1970: la guerra del Vietnam, oltre a quella cosìddetta Fredda, è pienamente in corso. Questo però ci interessa relativamente, a latere, perchè la  nostra storia si ambienta nel New England, nei pressi di Boston, in una prestigiosa scuola privata maschile, la Barton Academy, frequentata, manco a dirlo, da rampolli delle facoltose famiglie che la finanziano.

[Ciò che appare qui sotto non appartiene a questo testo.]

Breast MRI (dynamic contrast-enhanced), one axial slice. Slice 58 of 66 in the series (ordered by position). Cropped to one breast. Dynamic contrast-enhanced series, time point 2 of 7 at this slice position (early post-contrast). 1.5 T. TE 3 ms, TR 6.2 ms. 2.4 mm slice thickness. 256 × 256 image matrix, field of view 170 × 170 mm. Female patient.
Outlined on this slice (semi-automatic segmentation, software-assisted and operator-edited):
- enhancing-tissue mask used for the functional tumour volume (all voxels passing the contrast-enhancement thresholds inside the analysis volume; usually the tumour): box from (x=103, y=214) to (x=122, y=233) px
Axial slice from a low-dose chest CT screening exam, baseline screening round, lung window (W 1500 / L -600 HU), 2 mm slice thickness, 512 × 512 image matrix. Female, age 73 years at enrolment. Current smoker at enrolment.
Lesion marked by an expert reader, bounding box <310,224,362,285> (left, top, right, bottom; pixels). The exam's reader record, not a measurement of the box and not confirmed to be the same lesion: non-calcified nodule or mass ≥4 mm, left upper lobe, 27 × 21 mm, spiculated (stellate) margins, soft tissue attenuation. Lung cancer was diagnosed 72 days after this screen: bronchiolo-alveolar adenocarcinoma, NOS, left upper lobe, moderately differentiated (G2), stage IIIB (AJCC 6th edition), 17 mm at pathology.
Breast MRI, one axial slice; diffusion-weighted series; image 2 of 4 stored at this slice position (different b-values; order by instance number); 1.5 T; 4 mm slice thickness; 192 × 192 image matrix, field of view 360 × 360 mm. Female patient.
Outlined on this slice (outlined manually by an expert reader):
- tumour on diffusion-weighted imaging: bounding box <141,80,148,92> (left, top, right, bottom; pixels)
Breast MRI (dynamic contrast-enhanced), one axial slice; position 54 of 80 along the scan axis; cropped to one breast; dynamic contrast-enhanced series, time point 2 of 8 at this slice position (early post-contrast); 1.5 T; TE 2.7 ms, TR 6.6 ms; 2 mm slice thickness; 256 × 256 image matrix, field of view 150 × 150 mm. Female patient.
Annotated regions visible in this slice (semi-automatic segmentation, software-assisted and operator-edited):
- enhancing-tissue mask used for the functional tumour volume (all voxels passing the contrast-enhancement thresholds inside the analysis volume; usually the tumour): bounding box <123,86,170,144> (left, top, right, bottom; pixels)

Protagonisti sono un gruppo di ragazzi adolescenti allora che, in vista delle festività natalizie per cui dovrebbero essere in libera uscita, in congedo verso le famiglie di origine, si vedono negare tutto ciò per più o meno sopravvenuti cambi di programma, dovuti in parte anche al Prof. Paul Hunham (Paul Giamatti), severissimo insegnante di storia (civiltà antiche come ribadisce a più riprese) dell’istituto che, prospettando bocciature a buona parte della classe, e quindi anche preclusioni e mancate ammissioni ai college più prestigiosi, già presuppone feste rovinate agli alunni. I nostri, con su tutti Angus Tully (Dominic Sessa) sono quindi costretti inizialmente a passare le feste a recuperare la materia con il dispotico docente a scuola chiusa, col freddo inverno e la neve sullo sfondo. Niente riscaldamento, chiuso per l’occasione. Addirittura palestra inaccessibile causa lavori in corso. Unici adulti presenti, oltre al summenzionato Prof. residente, Mary Lamb (Da’Vine Joy Randolph), cuoca della scuola e madre inconsolabile di figlio ex studente della Barton caduto in battaglia in Vietnam.

L’attimo: fu gente

Da questa premessa, senza aggiungere altro se non che la narrazione si sviluppa e si incentra sui tre personaggi summenzionati, sembrerebbe un film cupo, pedante, roba che il finale del cult intramontabile L’attimo fuggente di Peter Weir, parrebbe un cinepanettone confronto.

Niente affatto. Stavolta si rivola alti che più forse non si potrebbe chiedere, specie al cinema statunitense. Uno strabiliante Paul Giamatti su tutti al solito, svetta dopo aver collaborato con Payne già in Sideways , e regala un personaggio destinato a rimanere iconico nel tempo ai livelli del Prof. John Keating eternato dal compianto Robin Williams, e Dominic Sessa all’esordio folgorante, a sua volta un compendio generazionale dei ragazzi di allora nati nell’immediato secondo dopoguerra, seguiti a ruota dalla irresistibile, umana, empatica Randolph.

Non nobis solum nati sumus

Non siamo nati solo per noi, citando Cicerone. The Holdovers è un film da guardare e riguardare. Alexander Payne, già regista di  A proposito di Schmidt, Paradiso amaro, Nebraska… firma con questo forse il suo film più bello e importante in carriera, al netto ovviamente della attenzione mediatica riservatagli a livello di botteghino e soprattutto premi che consentono una nuova distribuzione nelle sale nostrane, a mesi di distanza dall’uscita oltreoceano. Un film umano, come poco altro altro visto di recente, con una ricostruzione storica meticolosa, a partire dalle grafiche, dalle luci usate, compresa colonna sonora con brani d’epoca e non usati diegeticamente (When winter comes de Artie Shaw and His Orchestra) ed extra diegeticamente (il brano di apertura Silver joy di Damien Jurado) che fa immergere anche noi europei del 2024 in un mondo e un tempo lontani. Questo grazie alla scrittura dei personaggi e delle interpretazioni che difficilmente si possono dimenticare. Vediamo i nostri disvelarsi, rimanere soli e indifesi, e infine riconoscersi, ritrovarsi, riunirsi nelle loro solitudini, miserie. Il mondo è mutamento, la vita è percezione citando Democrito. Un film dunque d’altri tempi, eppure così moderno.